» What to work on
Rewrite the items, from the line containing "Outline <item>small bowel</item>;" through the end of the items, as a JSON list of strings with one string per line and no blank lines. Omit the pictures.
....................
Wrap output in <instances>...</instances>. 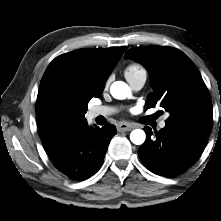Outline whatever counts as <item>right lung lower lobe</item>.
I'll list each match as a JSON object with an SVG mask.
<instances>
[{"instance_id": "obj_1", "label": "right lung lower lobe", "mask_w": 221, "mask_h": 221, "mask_svg": "<svg viewBox=\"0 0 221 221\" xmlns=\"http://www.w3.org/2000/svg\"><path fill=\"white\" fill-rule=\"evenodd\" d=\"M116 133L114 125L88 127L85 120L50 158L69 177L84 180L101 168L110 140Z\"/></svg>"}]
</instances>
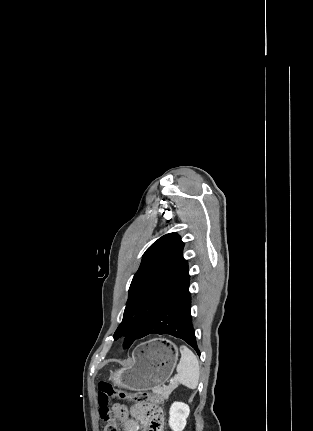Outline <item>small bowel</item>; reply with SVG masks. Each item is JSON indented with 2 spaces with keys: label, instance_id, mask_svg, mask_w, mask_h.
<instances>
[{
  "label": "small bowel",
  "instance_id": "obj_1",
  "mask_svg": "<svg viewBox=\"0 0 313 431\" xmlns=\"http://www.w3.org/2000/svg\"><path fill=\"white\" fill-rule=\"evenodd\" d=\"M113 413L123 425L124 431H152L153 418L145 405L132 404L113 406Z\"/></svg>",
  "mask_w": 313,
  "mask_h": 431
}]
</instances>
....................
» Exercise output
[
  "Outline <item>small bowel</item>; reply with SVG masks. Each item is JSON indented with 2 spaces with keys: label, instance_id, mask_svg, mask_w, mask_h.",
  "<instances>",
  "[{",
  "  \"label\": \"small bowel\",",
  "  \"instance_id\": \"obj_1\",",
  "  \"mask_svg\": \"<svg viewBox=\\\"0 0 313 431\\\" xmlns=\\\"http://www.w3.org/2000/svg\\\"><path fill=\\\"white\\\" fill-rule=\\\"evenodd\\\" d=\\\"M113 413L123 425L124 431H152L153 418L145 405L132 404L113 406Z\\\"/></svg>\",",
  "  \"mask_w\": 313,",
  "  \"mask_h\": 431",
  "}]",
  "</instances>"
]